### Provided passage
Dar es Salaam. Good morning! The Chanzo is here with a rundown of major news stories reported in Tanzania on Monday, October 9, 2023.
Tanzania, India eye expanded trade in local currencies
India and Tanzania have expressed a desire to expand bilateral trade using local currencies in a move that will be received with open arms by businesspeople from both countries.
This was revealed on Monday in a joint statement issued after President Samia Suluhu Hassan met and held talks with Indian Prime Minister Narendra Modi in the Indian capital, New Delhi.
President Samia is in India for a four-day state visit that has so far seen about six bilateral agreements between the two traditional allies signed, covering defence, energy and investment, among others.
During a joint press conference, Mr Modi said he and President Samia discussed ways through which they could take Tanzania-India relations to strategic levels, touching on the currency issue as one of the strategies that will accomplish that.
“I discussed with President Hassan the need for us to speed up the use of our respective currencies when we trade,” Mr Mondi said. “Our bilateral relationship has never been better than now, and this move will take our relationship to new heights.”
Monday’s development comes almost eight months since the Indian High Commission in Tanzania announced on March 15, 2023, that the Indian Central Bank had cleared the way for trade using local currencies, i.e. Indian rupee and Tanzanian shilling, by allowing the authorised banks in India and Tanzania to coordinate.
The statement added that the two sides agreed to continue with the “consultations to address any concerns to ensure the sustainability of this arrangement.”
It also said the two sides agreed to increase bilateral trade volume, directing the respective officials to explore new trade areas.
The announcement also comes almost two months since BRICS nations, which include India, resolved during their August 2023 summit in South Africa to work together on the issue of utilising currencies that are not subject to geopolitical manipulation and sanctions.
Experts have described the proposal as “a good move” as it will reduce the two countries’ dependence on the US dollar.

### Data extract
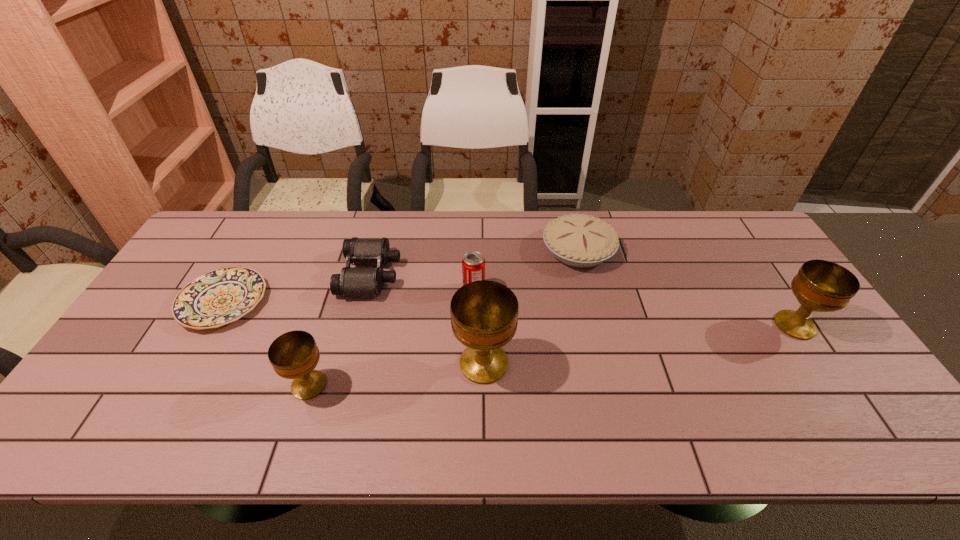
To make them evenly spaced by inserting another chalice among them, please locate a vacant spot for this new chalice. Please provide its 2D coordinates. Your answer should be formatted as a tuple, i.e. [(x, y)], where the tuple contains the x and y coordinates of a point satisfying the conditions above.

[(645, 343)]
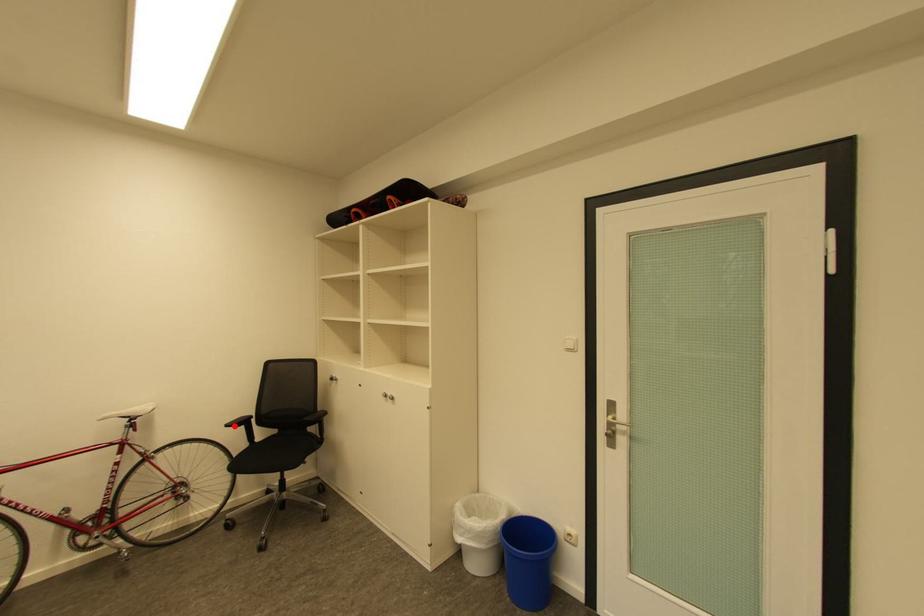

### Work to do
Copy the trade news report word for word, starting with "President Samia is" and going on through "will accomplish that.". The data can be left aside; it plays no part here.

### Solution to this task
President Samia is in India for a four-day state visit that has so far seen about six bilateral agreements between the two traditional allies signed, covering defence, energy and investment, among others.
During a joint press conference, Mr Modi said he and President Samia discussed ways through which they could take Tanzania-India relations to strategic levels, touching on the currency issue as one of the strategies that will accomplish that.